There is an ever-increasing utilization of complex embedded systems across many different domains: manufacturing, electrical grids, transport, aerospace, etc. However, as the reliance on these systems has increased along with their complexity, so too has their connectivity and attack space. Where industries may once have isolated their control systems only to their local human operators, internet-connected systems are now the norm in most environments, with complex computer controllers now featuring full operating systems and programming support. Already in the literature (and in the media in spectacular cases) numerous hacks have been documented, including on consumer vehicles, uranium centrifuges, electrical generators, steel mills, and water/wastewater processing plants. As such, research in this area has the potential for great impact within the multi-billion dollar world-wide Industry 4.0 domain. Recent work I have undertaken in this area has primarily been within the hardware and software Trojan domain. Firstly, within a project supported by the National Science Foundation, I have been examining how Trojans can alter the outputs of additive manufacturing, and designed a firmware Trojan (less than 1.7KB in size) which could subtly impact the outputs of commercially available 3D printers (reductions in printed part tensile strength of up to 50%). I am also part of a larger team which is supported by funding from the Department of Energy which is performing a design space exploration of hardware trojans in the PCBs of industrial PLC controllers - both in their insertion and in novel defensive and detection strategies. I took responsibility for the design of our bespoke OpenPLC-based hardware experimental platform, and we have demonstrated success in deployment and detection of Trojans.

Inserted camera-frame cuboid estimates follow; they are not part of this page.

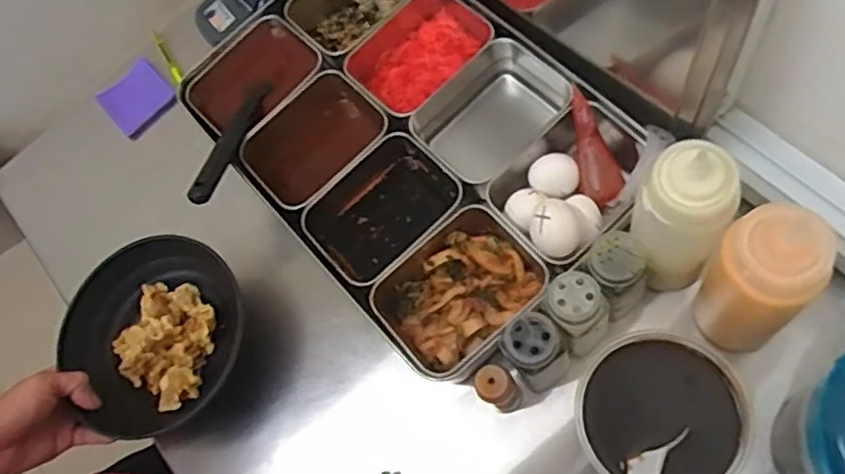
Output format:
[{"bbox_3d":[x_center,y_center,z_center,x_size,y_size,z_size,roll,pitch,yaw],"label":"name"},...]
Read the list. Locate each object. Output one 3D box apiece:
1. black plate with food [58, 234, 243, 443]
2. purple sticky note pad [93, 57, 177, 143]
[{"bbox_3d":[-0.247,0.095,0.634,0.164,0.066,0.164,1,69,-3],"label":"black plate with food"},{"bbox_3d":[-0.335,-0.162,0.790,0.077,0.008,0.070,-41,86,4],"label":"purple sticky note pad"}]

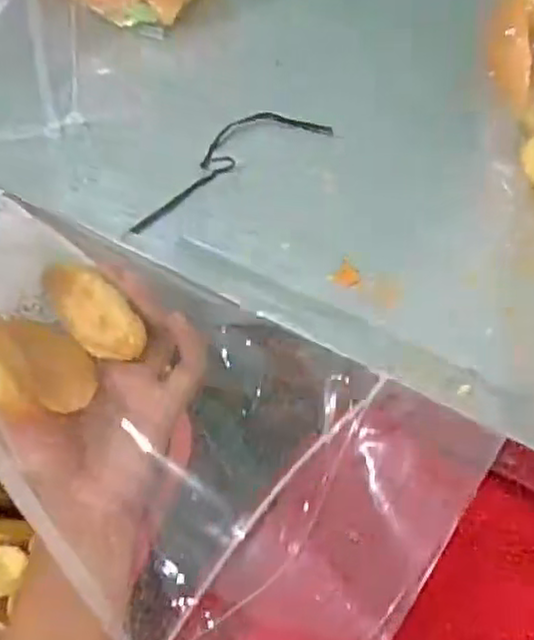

I have also examined how approaches from the formal methods domain can be applied to cybersecurity in this space. Utilizing run-time enforcement hardware, I was able to demonstrate that small hardware extensions could be used to guarantee a minimum quality of service from an implantable medical device (specifically, a pacemaker) even in the face of a malicious attacker by providing a new, formal approach for compiling protection logic into Verilog. Extending this work, I then demonstrated how this approach could be used to guarantee certain run-time safety properties for industrial applications (such as smart grid substation control). Crucially, noting that mechanisms for ensuring security often themselves feature security holes, my methodology enabled automated model checking of the enforcers after synthesis, meaning that the enforcer implementations were guaranteed to meet their designs.

What’s next? My future lines of enquiry in this area seek to continue both threads. While ML-based approaches based on side channel leakage profiles have been demonstrated as a promising mechanism for Trojan detection, catching subtle Trojans with complex activation triggers remains an open challenge, prompting further inquiry into other kinds of measurement-based detection. Further expanding the defensive side of hardware security to include trusted systems for guaranteeing a minimal set of safety properties will involve modifications to internal software layers and/or changes to their I/O modules and design. Other industrial directions will also be considered, including studying the cybersecurity implications of manufacturing with ‘Cobot’ robotic platforms which share workspaces with human collaborators.

Privacy-preserving hardware and shielding:

My most recent research area has been examining novel shielding for use in preventing unwanted EMI emissions and absorption, proposing MXenes for their use in this area. We have found that very thin layers (less than 3 micrometers) can achieve shielding in excess of industry-standard copper layers (35 micrometers). In a similar theme, I have also begun consideration of a ‘digital shield’ implemented in hardware to provide fine-grained protection over potentially sensitive data.